EXTRACT PROVIDED:
*** Block opens ***

At first willing to play-act the role of benevolent despot with his miniaturized captives, Thorkel reveals the more sinister side of his personality by abruptly murdering Bullfinch in cold blood (easily the film's most frightening sequence).

The rest of the picture details the escape efforts of the three pint-sized protagonists as they hack their way through a jungle of gigantic foliage and do battle with oversized wildlife. Though the cheery Technicolor hues tend to dilute the "scare" quotient in Dr. Cyclops, the special effects are superbly convincing throughout. The film was Oscar nominated for Best Effects.





1941 - Adventures of Captain Marvel

7.2

Adventures of Captain Marvel is a twelve-chapter film serial directed by John English and William Witney for Republic Pictures, adapted from the popular Captain Marvel comic book character then appearing in Fawcett Comics publications such as Whiz Comics and Captain Marvel Adventures. It starred Tom Tyler in the title role of Captain Marvel and Frank Coghlan, Jr. as his alter ego, Billy Batson.

This serial was the twenty-first of the sixty-six serials produced by Republic and their first comic book adaptation, not counting comic strips. The serial featured an adaptation of the Fawcett Comics superhero, placed within an original story. He fights a masked criminal mastermind called The Scorpion who is determined to gain control of a powerful weapon disguised as a scorpion figurine.

Harmon and Glut claim that Adventures of Captain Marvel is "unquestionably one of the finest movie serials ever made, possible the best with the exception of the three Flash Gordon epics." Cline describes this as one of the most outstanding of all serials and Republic's "masterpiece." He writes that Tyler's "striking performance...remains in thousands of minds as the most memorable serial hero of all time - bar none."

The flying effects were performed with a dummy. The dummy was slightly larger than life, at 7 feet tall, and made of paper m ch so that it weighed only 15 lbs. The uniform was made of thin silk and a cotton jersey. Four pulleys connected to each shoulder and calf, which were strung on two wires so the dummy moved along them by its own weight.





1942 - The Ghost of Frankenstein

6.3 / 6.2 6.0 6.17

The Ghost of Frankenstein marked the final appearance of the Monster in a solo capacity in the Universal Monsters series. Beginning with the next film, Frankenstein Meets the Wolf Man (in which Lugosi plays the Monster with Chaney switching to his Wolf Man character), and continuing for the rest of the Universal cycle, Frankenstein's Monster would be part of an ensemble cast of creatures.

The blinding of the Monster resulted in a lasting stereotype of the creature walking with arms outstretched, even though this is the only film in which it is explicitly indicated that he is blind, such references being cut by the studio from Frankenstein Meets the Wolf Man, sabotaging Lugosi's performance in the process, since the audience is left to wonder why the Monster is behaving so peculiarly.

The Monster's ability to speak would also be dropped after this film until Glenn Strange, playing the monster, spoke briefly in Abbott and Costello Meet Frankenstein. "Abbott and Costello Meet Frankenstein" has Chaney make an uncredited second appearance as the Monster during the laboratory escape sequence, replacing a broken footed Glenn Strange in the Monster role.

*** Block closes ***

GIVEN DATA:
*** Block opens ***

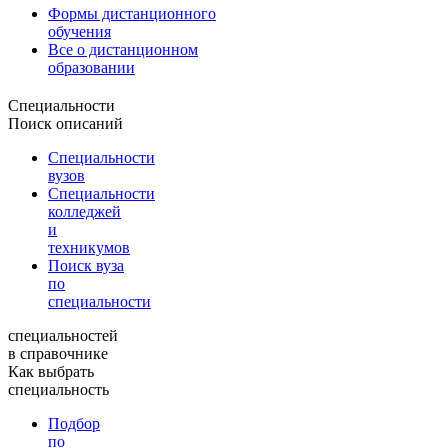
Формы дистанционного
обучения
Все о дистанционном
образовании
Специальности
Поиск описаний
Специальности
вузов
Специальности
колледжей
и
техникумов
Поиск вуза
по
специальности
специальностей
в справочнике
Как выбрать
специальность
Подбор
по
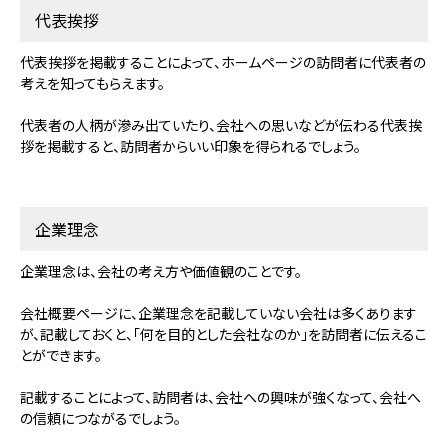
代表挨拶
代表挨拶を掲載することによって、ホームページの訪問者に代表者の
考えを知ってもらえます。
代表者の人柄が滲み出ていたり、会社への思いなどが伝わる代表挨
拶を掲載すると、訪問者からいい印象を得られるでしょう。
企業理念
企業理念は、会社の考え方や価値観のことです。
会社概要ページに、企業理念を記載していない会社は多くあります
が、記載しておくと、「何を目的とした会社なのか」を訪問者に伝えるこ
とができます。
記載することによって、訪問者は、会社への興味が強くなって、会社へ
の信頼につながるでしょう。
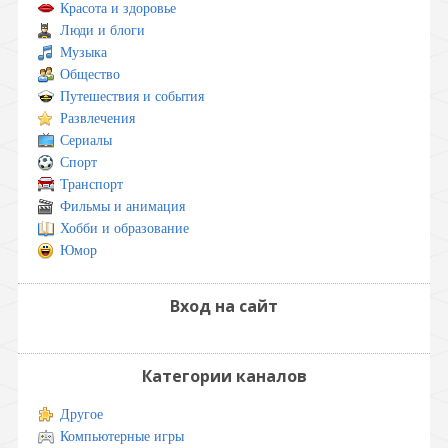
Красота и здоровье
Люди и блоги
Музыка
Общество
Путешествия и события
Развлечения
Сериалы
Спорт
Транспорт
Фильмы и анимация
Хобби и образование
Юмор
Вход на сайт
Категории каналов
Другое
Компьютерные игры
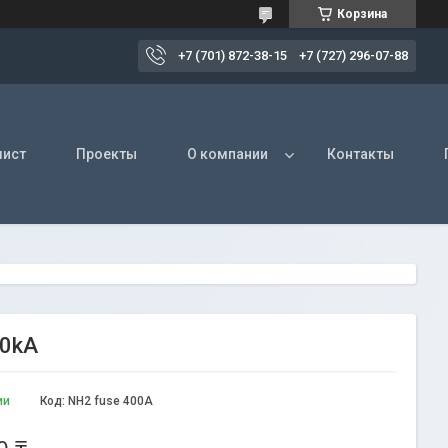
Корзина
+7 (701) 872-38-15
+7 (727) 296-07-88
лист
Проекты
О компании
Контакты
50kA
ии
Код:
NH2 fuse 400A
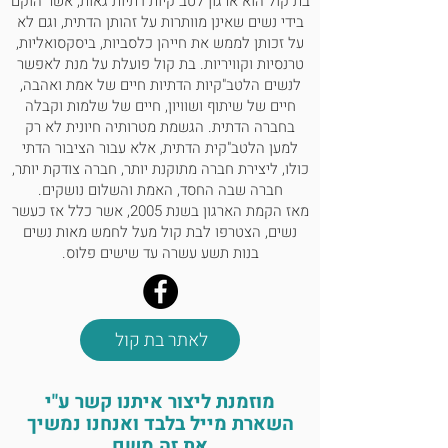
בת קול הוא ארגון לטב"קיות דתיות גאות, אשר הוקם
בידי נשים שאינן מוותרות על זהותן הדתית, וגם לא
על זכותן לממש את חייהן כלסביות, ביסקסואליות,
טרנסיות וקוויריות. בת קול פועלת על מנת לאפשר
לנשים הלטב"קיות הדתיות חיים של אמת ואהבה,
חיים של שיתוף ושוויון, חיים של שלמות וקבלה
בחברה הדתית. הגשמת מטרותיה חיונית לא רק
למען הלטב"קית הדתית, אלא עבור הציבור הדתי
כולו, ליצירת חברה מתוקנת יותר, חברה צודקת יותר,
חברה שבה החסד, האמת והשלום נושקים.
מאז הקמת הארגון בשנת 2005, אשר כלל אז כעשר
נשים, הצטרפו לבת קול מעל לחמש מאות נשים
בנות תשע עשרה עד שישים פלוס.
לאתר בת קול
מוזמנת ליצור איתנו קשר ע"י
השארת מייל בלבד ואנחנו נמשיך
את זה משם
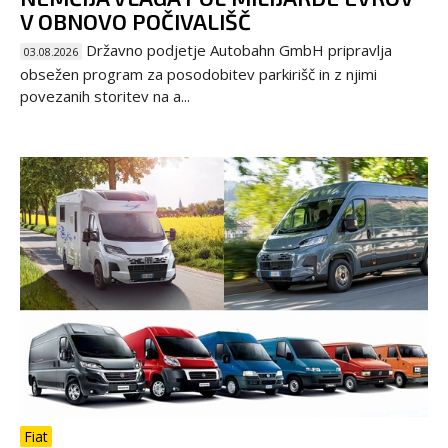
V OBNOVO POČIVALIŠČ
Državno podjetje Autobahn GmbH pripravlja
03.08.2026
obsežen program za posodobitev parkirišč in z njimi
povezanih storitev na a...
Fiat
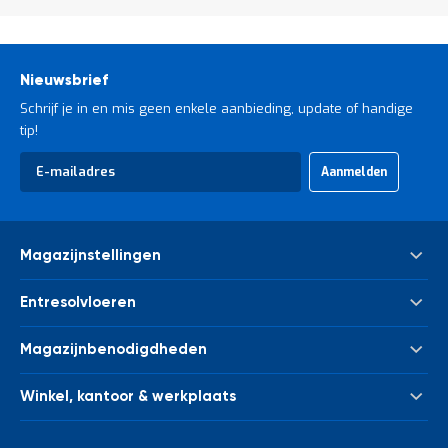
Nieuwsbrief
Schrijf je in en mis geen enkele aanbieding, update of handige
tip!
Abonneer
Aanmelden
u
op
onze
nieuwsbrief
Magazijnstellingen
Palletstelling
Entresolvloeren
Meta Palletstelling
Nieuwe tussenvloeren - entresolvloeren
Link 51 Palletstelling
Magazijnbenodigdheden
Gebruikte tussenvloeren - entresolvloeren
Metalen legbordstelling
Bakken & kratten
Trappen
Houten legbordstelling
Winkel, kantoor & werkplaats
Euronorm bakken
Leuningwerk
Grootvakstelling
Kasten
Magazijnwagens
Palletverwerking
Draagarmstelling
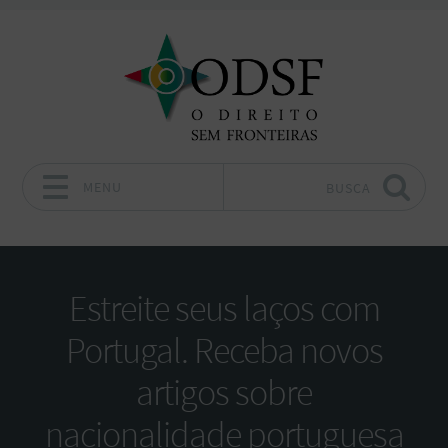
MENU
BUSCA
Pular para o conteúdo
Estreite seus laços com
Portugal. Receba novos
artigos sobre
nacionalidade portuguesa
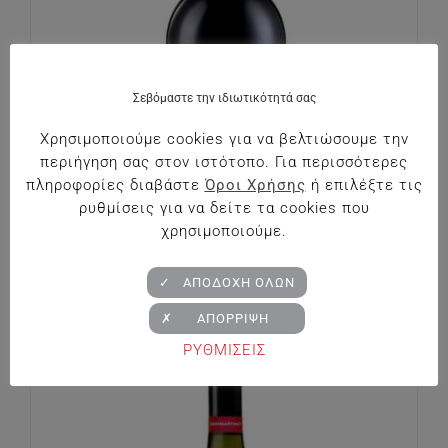
Σεβόμαστε την ιδιωτικότητά σας
Χρησιμοποιούμε cookies για να βελτιώσουμε την
περιήγηση σας στον ιστότοπο. Για περισσότερες
πληροφορίες διαβάστε
Όροι Χρήσης
ή επιλέξτε τις
ρυθμίσεις για να δείτε τα cookies που
χρησιμοποιούμε.
San Martino Pinot Nero Rosato Brut
€
12.50
✓ ΑΠΟΔΟΧΗ ΟΛΩΝ
✗ ΑΠΟΡΡΙΨΗ
Out of stock
ΡΥΘΜΙΣΕΙΣ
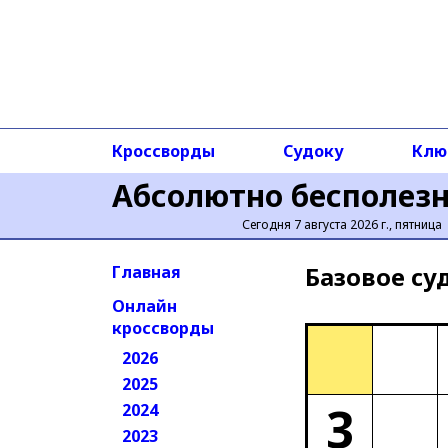
Кроссворды
Судоку
Клю
Абсолютно бесполез
Сегодня 7 августа 2026 г., пятница
Базовое cу
Главная
Онлайн
кроссворды
2026
2025
3
2024
2023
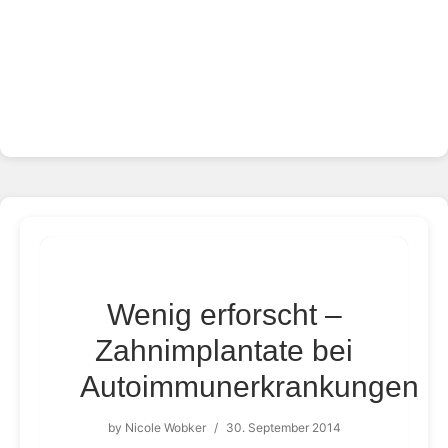
Wenig erforscht –
Zahnimplantate bei
Autoimmunerkrankungen
by
Nicole Wobker
/
30. September 2014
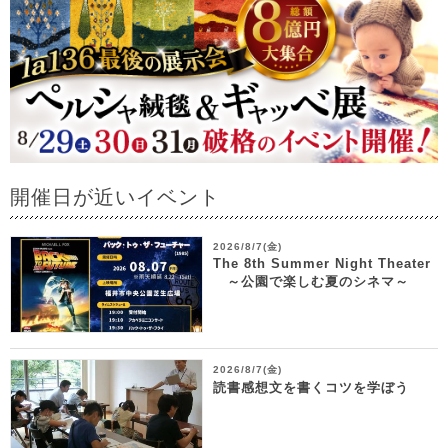
開催日が近いイベント
2026/8/7(金)
The 8th Summer Night Theater
～公園で楽しむ夏のシネマ～
2026/8/7(金)
読書感想文を書くコツを学ぼう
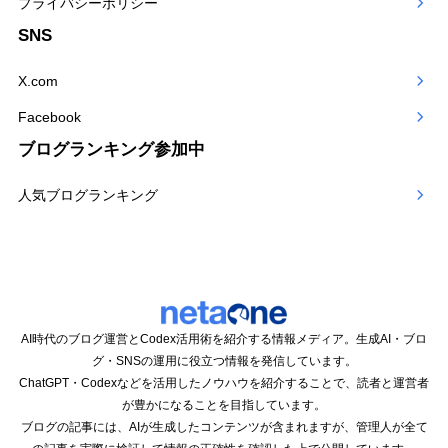
プライバシーポリシー
SNS
X.com
Facebook
ブログランキング参加中
人気ブログランキング
AI時代のブログ運営とCodex活用術を紹介する情報メディア。生成AI・ブロ
グ・SNSの運用に役立つ情報を発信しています。
ChatGPT・Codexなどを活用したノウハウを紹介することで、読者と運営者
が豊かになることを目指しています。
ブログの記事には、AIが生成したコンテンツが含まれますが、管理人が全て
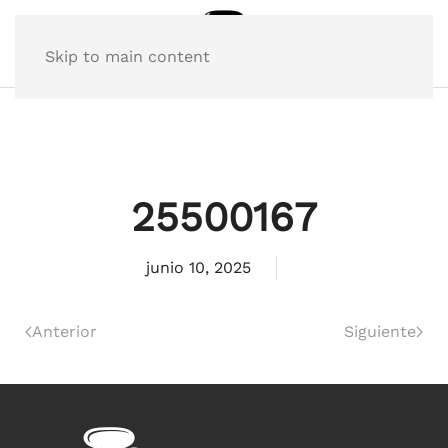
Skip to main content
25500167
junio 10, 2025
Anterior
Siguiente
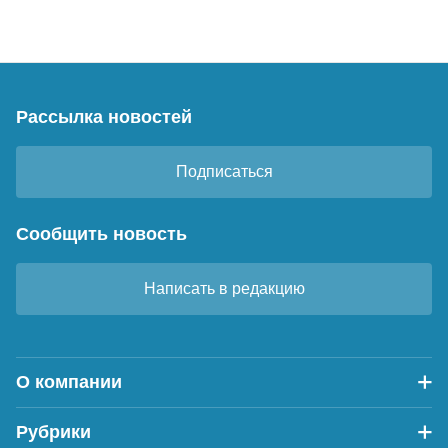
Рассылка новостей
Подписаться
Сообщить новость
Написать в редакцию
О компании
Рубрики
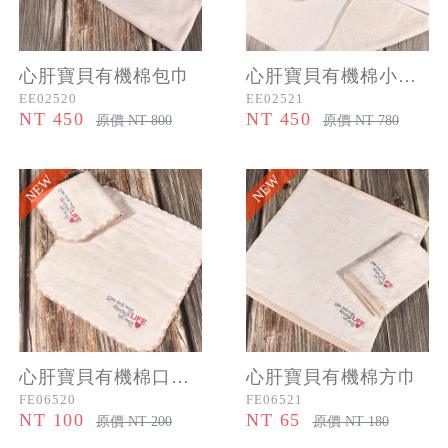
心肝寶貝有機棉包巾
心肝寶貝有機棉小蓋被
EE02520
EE02521
NT 450
NT 450
原價 NT 800
原價 NT 780
NEW
NEW
心肝寶貝有機棉口水巾
心肝寶貝有機棉方巾
FE06520
FE06521
NT 100
NT 65
原價 NT 200
原價 NT 180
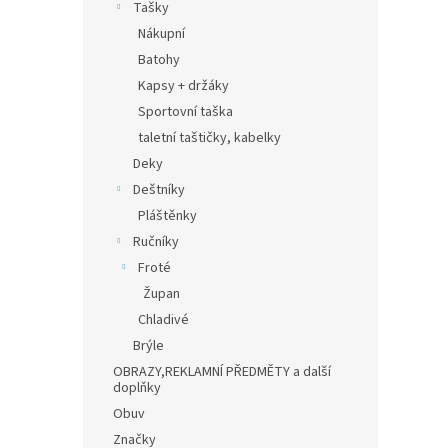
Tašky
Nákupní
Batohy
Kapsy + držáky
Sportovní taška
taletní taštičky, kabelky
Deky
Deštníky
Pláštěnky
Ručníky
Froté
Župan
Chladivé
Brýle
OBRAZY,REKLAMNÍ PŘEDMĚTY a další
doplňky
Obuv
Značky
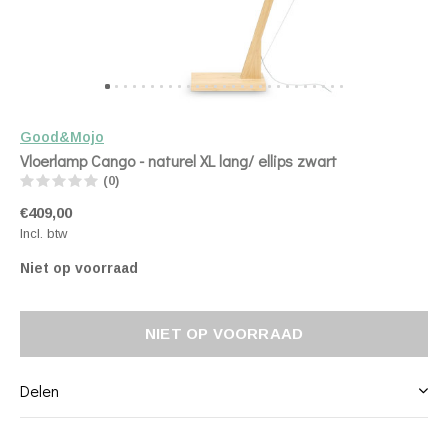
Good&Mojo
Vloerlamp Cango - naturel XL lang/ ellips zwart
(0)
€409,00
Incl. btw
Niet op voorraad
NIET OP VOORRAAD
Delen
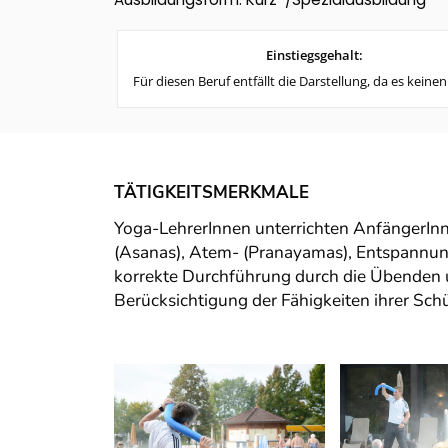
Einstiegsgehalt:
Für diesen Beruf entfällt die Darstellung, da es keinen
TÄTIGKEITSMERKMALE
Yoga-LehrerInnen unterrichten AnfängerIn
(Asanas), Atem- (Pranayamas), Entspannun
korrekte Durchführung durch die Übenden u
Berücksichtigung der Fähigkeiten ihrer Sch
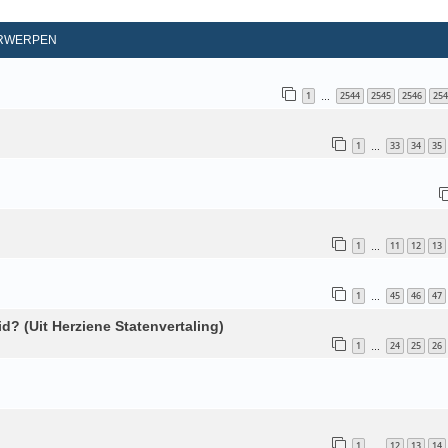
d Zoeken
RWERPEN
1
2544
2545
2546
254
…
1
33
34
35
…
1
11
12
13
…
1
45
46
47
…
d? (Uit Herziene Statenvertaling)
1
24
25
26
…
1
12
13
14
…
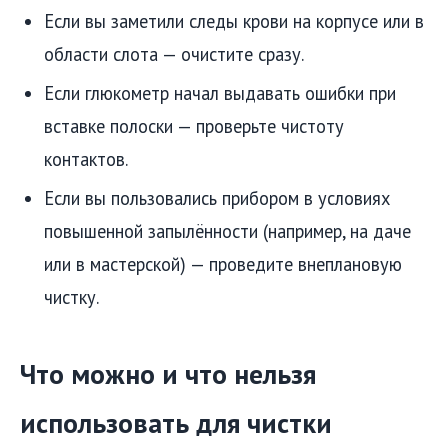
Если вы заметили следы крови на корпусе или в
области слота — очистите сразу.
Если глюкометр начал выдавать ошибки при
вставке полоски — проверьте чистоту
контактов.
Если вы пользовались прибором в условиях
повышенной запылённости (например, на даче
или в мастерской) — проведите внеплановую
чистку.
Что можно и что нельзя
использовать для чистки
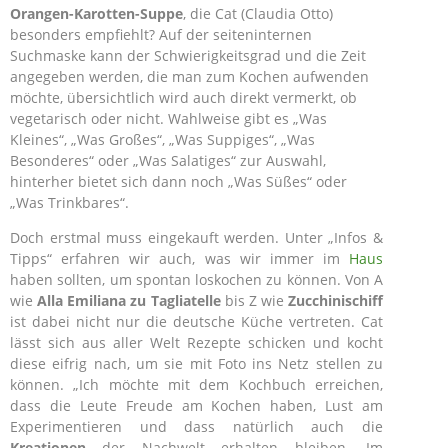
Orangen-Karotten-Suppe
, die Cat (Claudia Otto)
besonders empfiehlt? Auf der seiteninternen
Suchmaske kann der Schwierigkeitsgrad und die Zeit
angegeben werden, die man zum Kochen aufwenden
möchte, übersichtlich wird auch direkt vermerkt, ob
vegetarisch oder nicht. Wahlweise gibt es „Was
Kleines“, „Was Großes“, „Was Suppiges“, „Was
Besonderes“ oder „Was Salatiges“ zur Auswahl,
hinterher bietet sich dann noch „Was Süßes“ oder
„Was Trinkbares“.
Doch erstmal muss eingekauft werden. Unter „Infos &
Tipps“ erfahren wir auch, was wir immer im
Haus
haben sollten, um spontan loskochen zu können. Von A
wie
Alla Emiliana zu Tagliatelle
bis Z wie
Zucchinischiff
ist dabei nicht nur die deutsche Küche vertreten. Cat
lässt sich aus aller Welt Rezepte schicken und kocht
diese eifrig nach, um sie mit Foto ins Netz stellen zu
können. „Ich möchte mit dem Kochbuch erreichen,
dass die Leute Freude am Kochen haben, Lust am
Experimentieren und dass natürlich auch die
Kreationen
der Nachwelt erhalten bleiben. Im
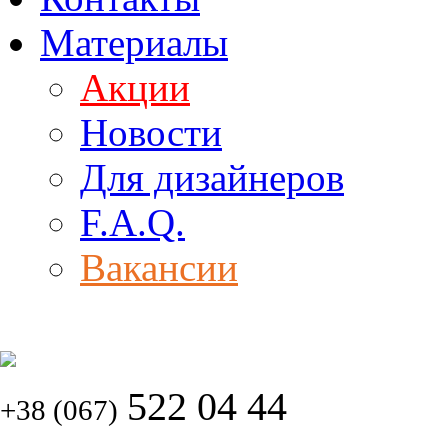
Материалы
Акции
Новости
Для дизайнеров
F.A.Q.
Вакансии
522 04 44
+38 (067)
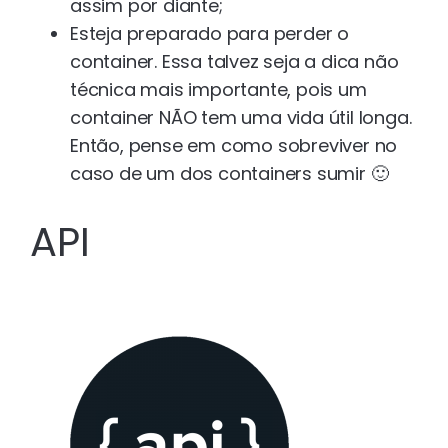
assim por diante;
Esteja preparado para perder o
container. Essa talvez seja a dica não
técnica mais importante, pois um
container NÃO tem uma vida útil longa.
Então, pense em como sobreviver no
caso de um dos containers sumir 🙂
API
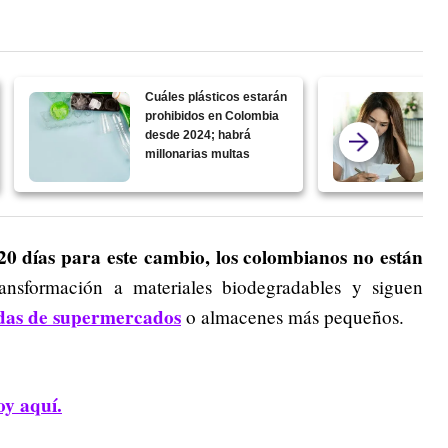
Cuáles plásticos estarán
prohibidos en Colombia
desde 2024; habrá
millonarias multas
0 días para este cambio, los colombianos no están
ansformación a materiales biodegradables y siguen
ndas de supermercados
o almacenes más pequeños.
oy aquí.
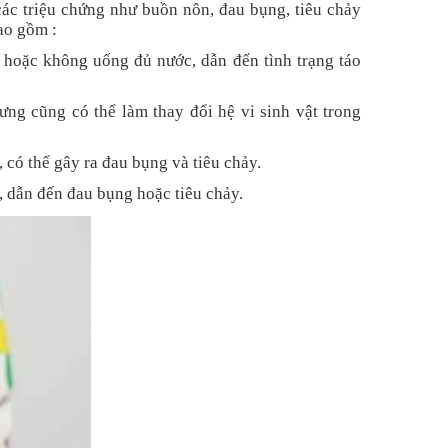
các triệu chứng như buồn nôn, đau bụng, tiêu chảy
ao gồm :
 hoặc không uống đủ nước, dẫn đến tình trạng táo
ưng cũng có thể làm thay đổi hệ vi sinh vật trong
có thể gây ra đau bụng và tiêu chảy.
, dẫn đến đau bụng hoặc tiêu chảy.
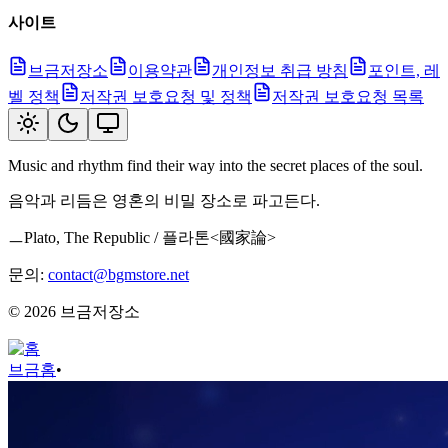
사이트
브금저장소
이용약관
개인정보 취급 방침
포인트, 레
벨 정책
저작권 보호요청 및 정책
저작권 보호요청 목록
Music and rhythm find their way into the secret places of the soul.
음악과 리듬은 영혼의 비밀 장소로 파고든다.
ㅡPlato, The Republic / 플라톤<國家論>
문의:
contact@bgmstore.net
©
2026
브금저장소
브금
홈
•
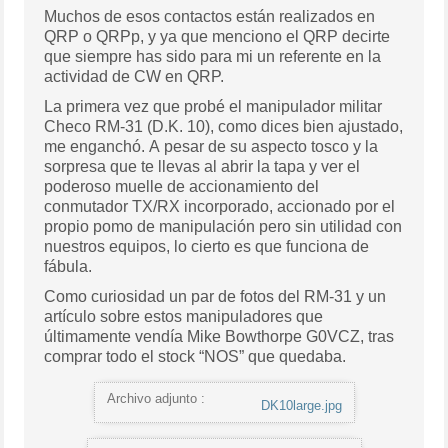
Muchos de esos contactos están realizados en
QRP o QRPp, y ya que menciono el QRP decirte
que siempre has sido para mi un referente en la
actividad de CW en QRP.
La primera vez que probé el manipulador militar
Checo RM-31 (D.K. 10), como dices bien ajustado,
me enganchó. A pesar de su aspecto tosco y la
sorpresa que te llevas al abrir la tapa y ver el
poderoso muelle de accionamiento del
conmutador TX/RX incorporado, accionado por el
propio pomo de manipulación pero sin utilidad con
nuestros equipos, lo cierto es que funciona de
fábula.
Como curiosidad un par de fotos del RM-31 y un
artículo sobre estos manipuladores que
últimamente vendía Mike Bowthorpe G0VCZ, tras
comprar todo el stock “NOS” que quedaba.
Archivo adjunto :
DK10large.jpg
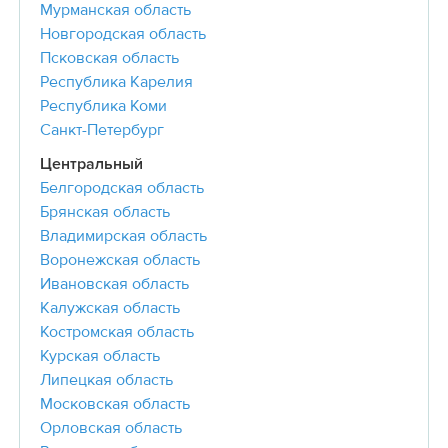
Мурманская область
Новгородская область
Псковская область
Республика Карелия
Республика Коми
Санкт-Петербург
Центральный
Белгородская область
Брянская область
Владимирская область
Воронежская область
Ивановская область
Калужская область
Костромская область
Курская область
Липецкая область
Московская область
Орловская область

*** Block closes ***

STUDY QUESTIONS:
1) Restate word for word the part of the film write-ups from "The blinding of" up to and including "the Monster role.".
2) Resume the film write-ups after their last sentence.
The items play no role here.

ANSWERS TO THE EXERCISES:
1)
The blinding of the Monster resulted in a lasting stereotype of the creature walking with arms outstretched, even though this is the only film in which it is explicitly indicated that he is blind, such references being cut by the studio from Frankenstein Meets the Wolf Man, sabotaging Lugosi's performance in the process, since the audience is left to wonder why the Monster is behaving so peculiarly.

The Monster's ability to speak would also be dropped after this film until Glenn Strange, playing the monster, spoke briefly in Abbott and Costello Meet Frankenstein. "Abbott and Costello Meet Frankenstein" has Chaney make an uncredited second appearance as the Monster during the laboratory escape sequence, replacing a broken footed Glenn Strange in the Monster role.

2)
The Ghost of Frankenstein perhaps doesn't even deserve a best sci-fi film of the year title, but the lack of choices in 1942 made it the default choice. I could have lumped this year into the next year's choice, but the sci-fi draught at the box office continued the next few years.





1943 to 1946 - The Crimson Ghost

7.1

While The Crimson Ghost was really a series of matinee serials, it was the best sci-fi this period had to offer in terms of box office features. The Crimson Ghost was directed by Fred C. Brannon and William Witney with Charles Quigley and Linda Stirling playing the leads. This was Witney's last serial, after a career that left him one of the most praised of all serial directors.

The serial was re-released as a six-episode television series in the 1950s and as a television film called Cyclotrode "X" in 1966. In the 1990s the serial was one of only two Republic serials to be colorised. The villain of the serial, the Crimson Ghost of the title, is one of the most visually striking of the medium. The Crimson Ghost was budgeted at $137,912, although the final negative cost was $161,174 (a $23,262, or 16.9%, overspend). It was the most expensive Republic serial of 1946.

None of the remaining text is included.